Category Archives: Security

One in Five Americans Support Trump Bombing Little Girls in Iran

Only one out of every five Americans supported striking Iran, before it happened. Only one out of four trust Trump with military force, and only 14% of independents.

Trump bombed little girls in Iran anyway. He will always do it anyway, because the point is ignoring consent. The point is demonstrating that when he sees a girl he can “grab’em” or shoot them.

Source: Epstein Files

This is the same logic in the hotel room, at the Epstein party, on the burning boat. The victim’s resistance isn’t for Trump to overcome, it’s the proof nobody can take away his power over the weakest victims. Being unpopular isn’t a political problem for him, it’s his brand. The more unpopular the more he demands respect.

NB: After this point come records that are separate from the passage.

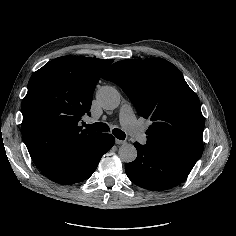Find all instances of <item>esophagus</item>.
Returning <instances> with one entry per match:
<instances>
[{
    "instance_id": "esophagus-1",
    "label": "esophagus",
    "mask_w": 236,
    "mask_h": 236,
    "mask_svg": "<svg viewBox=\"0 0 236 236\" xmlns=\"http://www.w3.org/2000/svg\"><path fill=\"white\" fill-rule=\"evenodd\" d=\"M115 142H116V144H118V145H121V144L125 143V141L120 140V139H116Z\"/></svg>"
}]
</instances>
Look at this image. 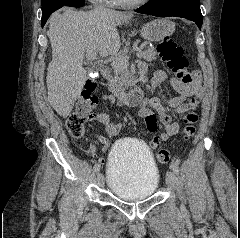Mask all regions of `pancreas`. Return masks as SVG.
I'll list each match as a JSON object with an SVG mask.
<instances>
[{
    "label": "pancreas",
    "mask_w": 240,
    "mask_h": 238,
    "mask_svg": "<svg viewBox=\"0 0 240 238\" xmlns=\"http://www.w3.org/2000/svg\"><path fill=\"white\" fill-rule=\"evenodd\" d=\"M128 49L125 48L123 51L119 52L114 61L111 64L112 74L105 75V78L108 80L110 86H121L123 88H127L129 84L130 72L128 70V62L118 63L117 59H123L126 56ZM141 52V58L144 60L151 62L156 60V52L154 48H147Z\"/></svg>",
    "instance_id": "cf45deb5"
}]
</instances>
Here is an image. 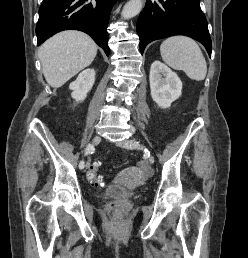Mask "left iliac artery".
<instances>
[{"mask_svg":"<svg viewBox=\"0 0 248 258\" xmlns=\"http://www.w3.org/2000/svg\"><path fill=\"white\" fill-rule=\"evenodd\" d=\"M144 152L147 154V155H150V152L148 151V149H144Z\"/></svg>","mask_w":248,"mask_h":258,"instance_id":"44dca946","label":"left iliac artery"}]
</instances>
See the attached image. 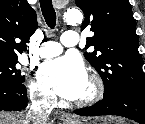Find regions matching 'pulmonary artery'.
<instances>
[{
  "instance_id": "1",
  "label": "pulmonary artery",
  "mask_w": 145,
  "mask_h": 124,
  "mask_svg": "<svg viewBox=\"0 0 145 124\" xmlns=\"http://www.w3.org/2000/svg\"><path fill=\"white\" fill-rule=\"evenodd\" d=\"M78 35L73 30L65 31L61 36L60 42H43L40 49V55L43 58H50L62 53L64 47H74L77 45Z\"/></svg>"
}]
</instances>
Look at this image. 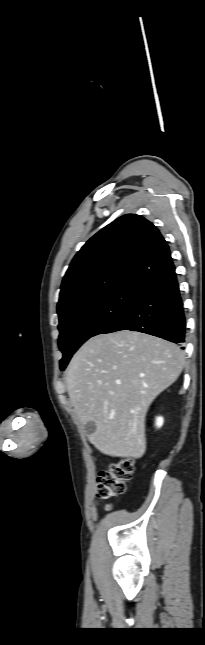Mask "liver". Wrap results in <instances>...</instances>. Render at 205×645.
I'll return each mask as SVG.
<instances>
[{
	"label": "liver",
	"mask_w": 205,
	"mask_h": 645,
	"mask_svg": "<svg viewBox=\"0 0 205 645\" xmlns=\"http://www.w3.org/2000/svg\"><path fill=\"white\" fill-rule=\"evenodd\" d=\"M184 363L176 344L141 332L100 334L85 342L68 365L66 383L80 424L96 425L90 442L105 455L141 458L148 408Z\"/></svg>",
	"instance_id": "1"
}]
</instances>
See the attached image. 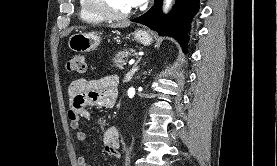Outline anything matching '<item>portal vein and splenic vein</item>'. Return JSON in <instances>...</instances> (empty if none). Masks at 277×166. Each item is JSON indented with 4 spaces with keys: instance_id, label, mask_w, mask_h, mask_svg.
<instances>
[{
    "instance_id": "obj_1",
    "label": "portal vein and splenic vein",
    "mask_w": 277,
    "mask_h": 166,
    "mask_svg": "<svg viewBox=\"0 0 277 166\" xmlns=\"http://www.w3.org/2000/svg\"><path fill=\"white\" fill-rule=\"evenodd\" d=\"M134 62H135V60H134V59H131V60L129 61V65L134 64Z\"/></svg>"
}]
</instances>
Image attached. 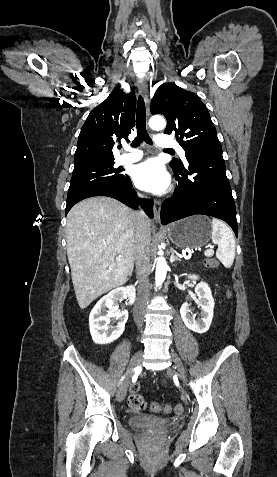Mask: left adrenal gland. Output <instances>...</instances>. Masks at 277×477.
I'll list each match as a JSON object with an SVG mask.
<instances>
[{"mask_svg": "<svg viewBox=\"0 0 277 477\" xmlns=\"http://www.w3.org/2000/svg\"><path fill=\"white\" fill-rule=\"evenodd\" d=\"M175 261H179V262H180L181 259H179L177 256H175L174 251L171 250L170 262L173 263V262H175Z\"/></svg>", "mask_w": 277, "mask_h": 477, "instance_id": "left-adrenal-gland-1", "label": "left adrenal gland"}]
</instances>
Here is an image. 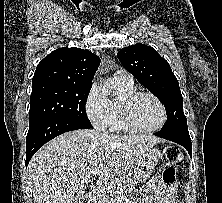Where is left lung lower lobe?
<instances>
[{
  "label": "left lung lower lobe",
  "instance_id": "left-lung-lower-lobe-1",
  "mask_svg": "<svg viewBox=\"0 0 222 203\" xmlns=\"http://www.w3.org/2000/svg\"><path fill=\"white\" fill-rule=\"evenodd\" d=\"M156 136H159L161 138L173 141L175 143H178L182 145L189 153V155L192 157V144L191 139L189 136V132H157L154 133Z\"/></svg>",
  "mask_w": 222,
  "mask_h": 203
}]
</instances>
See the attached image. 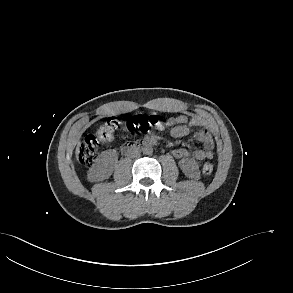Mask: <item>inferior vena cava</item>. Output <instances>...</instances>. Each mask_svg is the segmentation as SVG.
Instances as JSON below:
<instances>
[{
    "label": "inferior vena cava",
    "instance_id": "obj_1",
    "mask_svg": "<svg viewBox=\"0 0 293 293\" xmlns=\"http://www.w3.org/2000/svg\"><path fill=\"white\" fill-rule=\"evenodd\" d=\"M141 153V150L137 147H133L128 151V156L131 158H135L137 156H139Z\"/></svg>",
    "mask_w": 293,
    "mask_h": 293
}]
</instances>
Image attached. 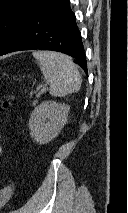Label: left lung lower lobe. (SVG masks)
I'll list each match as a JSON object with an SVG mask.
<instances>
[{"label":"left lung lower lobe","mask_w":128,"mask_h":213,"mask_svg":"<svg viewBox=\"0 0 128 213\" xmlns=\"http://www.w3.org/2000/svg\"><path fill=\"white\" fill-rule=\"evenodd\" d=\"M34 49L70 55L87 72L81 33L69 0H38L7 49L0 55Z\"/></svg>","instance_id":"obj_1"}]
</instances>
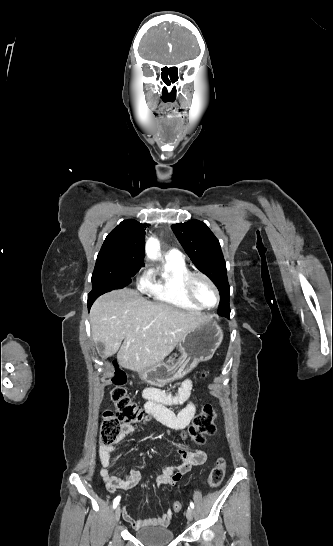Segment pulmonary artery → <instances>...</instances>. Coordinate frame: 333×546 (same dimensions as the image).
Here are the masks:
<instances>
[{
  "mask_svg": "<svg viewBox=\"0 0 333 546\" xmlns=\"http://www.w3.org/2000/svg\"><path fill=\"white\" fill-rule=\"evenodd\" d=\"M166 258L168 259H177V260H180V259H183V255L182 253L176 249V248H172L170 249L167 253H166Z\"/></svg>",
  "mask_w": 333,
  "mask_h": 546,
  "instance_id": "1",
  "label": "pulmonary artery"
}]
</instances>
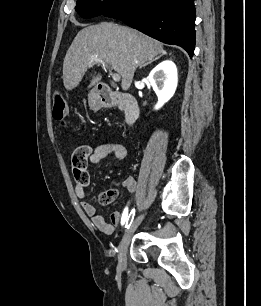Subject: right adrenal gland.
I'll list each match as a JSON object with an SVG mask.
<instances>
[{"mask_svg": "<svg viewBox=\"0 0 261 306\" xmlns=\"http://www.w3.org/2000/svg\"><path fill=\"white\" fill-rule=\"evenodd\" d=\"M162 55H166V52L164 53V54H162ZM161 55V56H162ZM161 56H159V57H157V58H155V59H153V60H151V61H149V62H147V63H145V64H143V65H141L140 67H139V69H141L142 67H145V66H147V65H150L151 63H153L154 61H156L157 59H159Z\"/></svg>", "mask_w": 261, "mask_h": 306, "instance_id": "right-adrenal-gland-1", "label": "right adrenal gland"}]
</instances>
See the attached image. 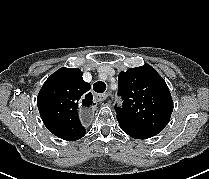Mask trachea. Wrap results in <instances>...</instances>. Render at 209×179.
<instances>
[{
	"label": "trachea",
	"instance_id": "1",
	"mask_svg": "<svg viewBox=\"0 0 209 179\" xmlns=\"http://www.w3.org/2000/svg\"><path fill=\"white\" fill-rule=\"evenodd\" d=\"M93 89L97 93H103L106 90V84L102 81H98L93 85Z\"/></svg>",
	"mask_w": 209,
	"mask_h": 179
}]
</instances>
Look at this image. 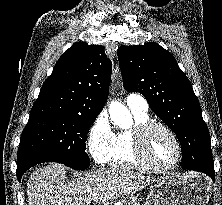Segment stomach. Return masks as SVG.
<instances>
[{
    "mask_svg": "<svg viewBox=\"0 0 222 205\" xmlns=\"http://www.w3.org/2000/svg\"><path fill=\"white\" fill-rule=\"evenodd\" d=\"M211 186L205 178L193 173H183L158 180L149 194L145 205H207ZM132 205L133 198L125 199Z\"/></svg>",
    "mask_w": 222,
    "mask_h": 205,
    "instance_id": "stomach-1",
    "label": "stomach"
}]
</instances>
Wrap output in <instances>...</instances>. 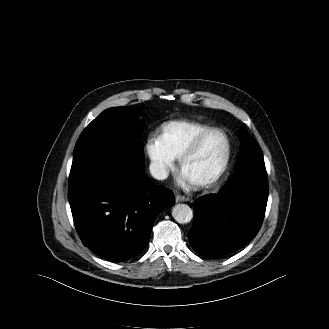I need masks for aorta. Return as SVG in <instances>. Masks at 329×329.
<instances>
[{
  "instance_id": "762f6f07",
  "label": "aorta",
  "mask_w": 329,
  "mask_h": 329,
  "mask_svg": "<svg viewBox=\"0 0 329 329\" xmlns=\"http://www.w3.org/2000/svg\"><path fill=\"white\" fill-rule=\"evenodd\" d=\"M172 216L178 223H189L193 218V211L187 204H177L172 209Z\"/></svg>"
}]
</instances>
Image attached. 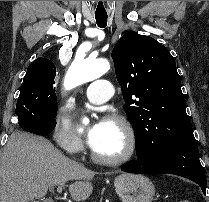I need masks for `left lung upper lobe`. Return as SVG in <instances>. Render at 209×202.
I'll return each mask as SVG.
<instances>
[{
	"label": "left lung upper lobe",
	"mask_w": 209,
	"mask_h": 202,
	"mask_svg": "<svg viewBox=\"0 0 209 202\" xmlns=\"http://www.w3.org/2000/svg\"><path fill=\"white\" fill-rule=\"evenodd\" d=\"M126 115L135 132V148L157 156L193 135L176 63L155 39L126 33L112 51Z\"/></svg>",
	"instance_id": "5c2ea615"
}]
</instances>
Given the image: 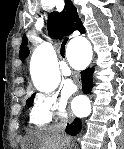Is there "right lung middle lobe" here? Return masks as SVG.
<instances>
[{
	"label": "right lung middle lobe",
	"mask_w": 124,
	"mask_h": 149,
	"mask_svg": "<svg viewBox=\"0 0 124 149\" xmlns=\"http://www.w3.org/2000/svg\"><path fill=\"white\" fill-rule=\"evenodd\" d=\"M32 103H33V99L32 98H29L27 100V105L30 107L32 105Z\"/></svg>",
	"instance_id": "dd1d6c3e"
}]
</instances>
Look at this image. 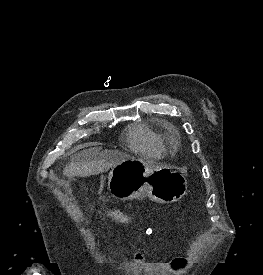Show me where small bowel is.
<instances>
[{
    "instance_id": "c3829d8e",
    "label": "small bowel",
    "mask_w": 263,
    "mask_h": 275,
    "mask_svg": "<svg viewBox=\"0 0 263 275\" xmlns=\"http://www.w3.org/2000/svg\"><path fill=\"white\" fill-rule=\"evenodd\" d=\"M144 260V255L141 252H136L135 261L136 263H141Z\"/></svg>"
}]
</instances>
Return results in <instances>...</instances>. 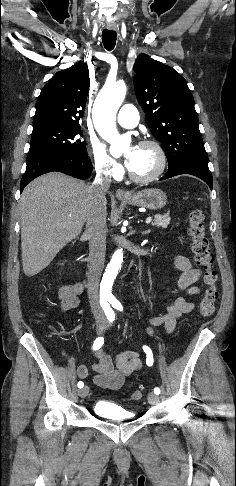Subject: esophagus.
Wrapping results in <instances>:
<instances>
[{"label":"esophagus","instance_id":"obj_1","mask_svg":"<svg viewBox=\"0 0 236 486\" xmlns=\"http://www.w3.org/2000/svg\"><path fill=\"white\" fill-rule=\"evenodd\" d=\"M109 30H117L115 27H108ZM116 197L118 198H126L130 196V193L127 191H124L123 189H117L115 192Z\"/></svg>","mask_w":236,"mask_h":486}]
</instances>
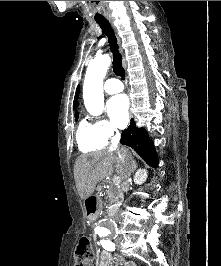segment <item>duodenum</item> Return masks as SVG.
I'll list each match as a JSON object with an SVG mask.
<instances>
[{
	"label": "duodenum",
	"instance_id": "duodenum-1",
	"mask_svg": "<svg viewBox=\"0 0 221 266\" xmlns=\"http://www.w3.org/2000/svg\"><path fill=\"white\" fill-rule=\"evenodd\" d=\"M102 191H91V194L87 195L85 200L86 210L88 218L92 219V222H95V219L99 218L97 213L101 212V198ZM114 211H107V216H113Z\"/></svg>",
	"mask_w": 221,
	"mask_h": 266
}]
</instances>
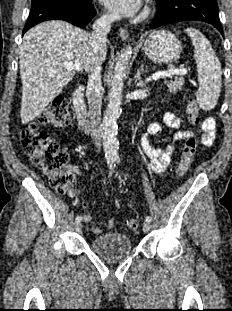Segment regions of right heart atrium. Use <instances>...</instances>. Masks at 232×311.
I'll list each match as a JSON object with an SVG mask.
<instances>
[{"instance_id": "obj_1", "label": "right heart atrium", "mask_w": 232, "mask_h": 311, "mask_svg": "<svg viewBox=\"0 0 232 311\" xmlns=\"http://www.w3.org/2000/svg\"><path fill=\"white\" fill-rule=\"evenodd\" d=\"M113 16L110 13H103L102 14V19L105 21H110L112 20Z\"/></svg>"}]
</instances>
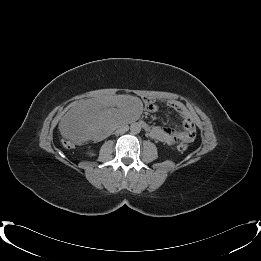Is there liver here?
Instances as JSON below:
<instances>
[{"instance_id": "1", "label": "liver", "mask_w": 261, "mask_h": 261, "mask_svg": "<svg viewBox=\"0 0 261 261\" xmlns=\"http://www.w3.org/2000/svg\"><path fill=\"white\" fill-rule=\"evenodd\" d=\"M137 97H100L79 101L59 124L62 136L74 143L96 138L115 124L135 120L141 109Z\"/></svg>"}]
</instances>
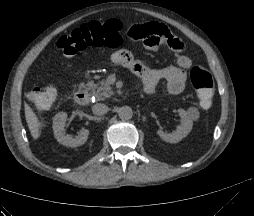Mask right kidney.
Instances as JSON below:
<instances>
[{
  "instance_id": "ca27d5eb",
  "label": "right kidney",
  "mask_w": 254,
  "mask_h": 216,
  "mask_svg": "<svg viewBox=\"0 0 254 216\" xmlns=\"http://www.w3.org/2000/svg\"><path fill=\"white\" fill-rule=\"evenodd\" d=\"M66 120L67 114L65 112H60L53 117L52 127L57 141L68 147H78L83 145L88 139L89 130L82 128L75 138L70 135H65L64 127Z\"/></svg>"
}]
</instances>
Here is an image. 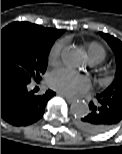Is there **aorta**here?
<instances>
[{"instance_id":"1","label":"aorta","mask_w":122,"mask_h":154,"mask_svg":"<svg viewBox=\"0 0 122 154\" xmlns=\"http://www.w3.org/2000/svg\"><path fill=\"white\" fill-rule=\"evenodd\" d=\"M63 63L69 68H77L83 62V54L76 47H67L62 51ZM70 111L74 116L82 117L89 113V106L86 102L75 101L71 104Z\"/></svg>"}]
</instances>
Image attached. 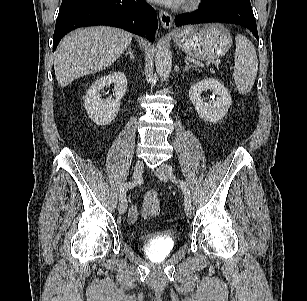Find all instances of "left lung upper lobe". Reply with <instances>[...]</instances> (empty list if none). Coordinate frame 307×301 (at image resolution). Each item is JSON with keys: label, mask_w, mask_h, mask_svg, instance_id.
<instances>
[{"label": "left lung upper lobe", "mask_w": 307, "mask_h": 301, "mask_svg": "<svg viewBox=\"0 0 307 301\" xmlns=\"http://www.w3.org/2000/svg\"><path fill=\"white\" fill-rule=\"evenodd\" d=\"M209 1L215 2V3H225L229 1H250V0H209Z\"/></svg>", "instance_id": "5c2ea615"}]
</instances>
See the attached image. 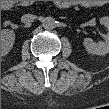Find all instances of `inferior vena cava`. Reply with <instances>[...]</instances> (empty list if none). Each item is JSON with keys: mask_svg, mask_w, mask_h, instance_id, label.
I'll return each instance as SVG.
<instances>
[{"mask_svg": "<svg viewBox=\"0 0 109 109\" xmlns=\"http://www.w3.org/2000/svg\"><path fill=\"white\" fill-rule=\"evenodd\" d=\"M35 19H36V16L33 15V14H24L21 17V22H23V23H30V22L34 21Z\"/></svg>", "mask_w": 109, "mask_h": 109, "instance_id": "obj_1", "label": "inferior vena cava"}]
</instances>
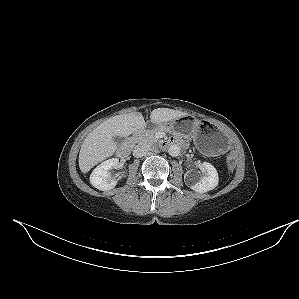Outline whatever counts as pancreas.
Masks as SVG:
<instances>
[{"label": "pancreas", "mask_w": 299, "mask_h": 299, "mask_svg": "<svg viewBox=\"0 0 299 299\" xmlns=\"http://www.w3.org/2000/svg\"><path fill=\"white\" fill-rule=\"evenodd\" d=\"M165 130L164 127H156L145 132H140L132 137V142L136 144H153L157 141L156 133Z\"/></svg>", "instance_id": "obj_1"}]
</instances>
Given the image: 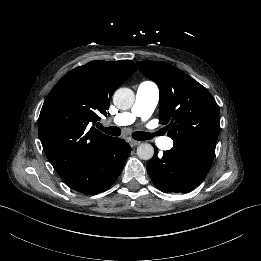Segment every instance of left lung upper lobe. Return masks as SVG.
<instances>
[{"instance_id":"left-lung-upper-lobe-1","label":"left lung upper lobe","mask_w":261,"mask_h":261,"mask_svg":"<svg viewBox=\"0 0 261 261\" xmlns=\"http://www.w3.org/2000/svg\"><path fill=\"white\" fill-rule=\"evenodd\" d=\"M137 65L159 87V120L169 124L165 128L174 144L199 145L215 151L219 111L209 91L166 62L142 61Z\"/></svg>"}]
</instances>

Every poll showing supermajority opposition is another little girl with the door blocked, another phone taken, another “no” overridden. The cruelty and the unpopularity serve the same function: Hegseth and Trump laugh that no one can stop them from taking advantage, losing control while punching down.

Hegseth tattoos “kafir” on his arm — Arabic for infidel — right below “Deus Vult,” the Crusader battle cry. He chanted “Kill All Muslims” at a bar in Ohio. He titled his book American Crusade. He wears the hate on his skin and dares you to object, because your objection is his sense of meaning. The tattoo isn’t a belief statement. It’s a hate word for dominance display. Just like the “kill everybody” order on a burning boat in the Caribbean, just like the double-tap strike on survivors clinging to wreckage. The hate is the fuel. The revulsion of decent people is the validation.

Trump allegedly punched a 13-year-old Epstein girl in the head when she bit his penis. The FBI interviewed the victim four times.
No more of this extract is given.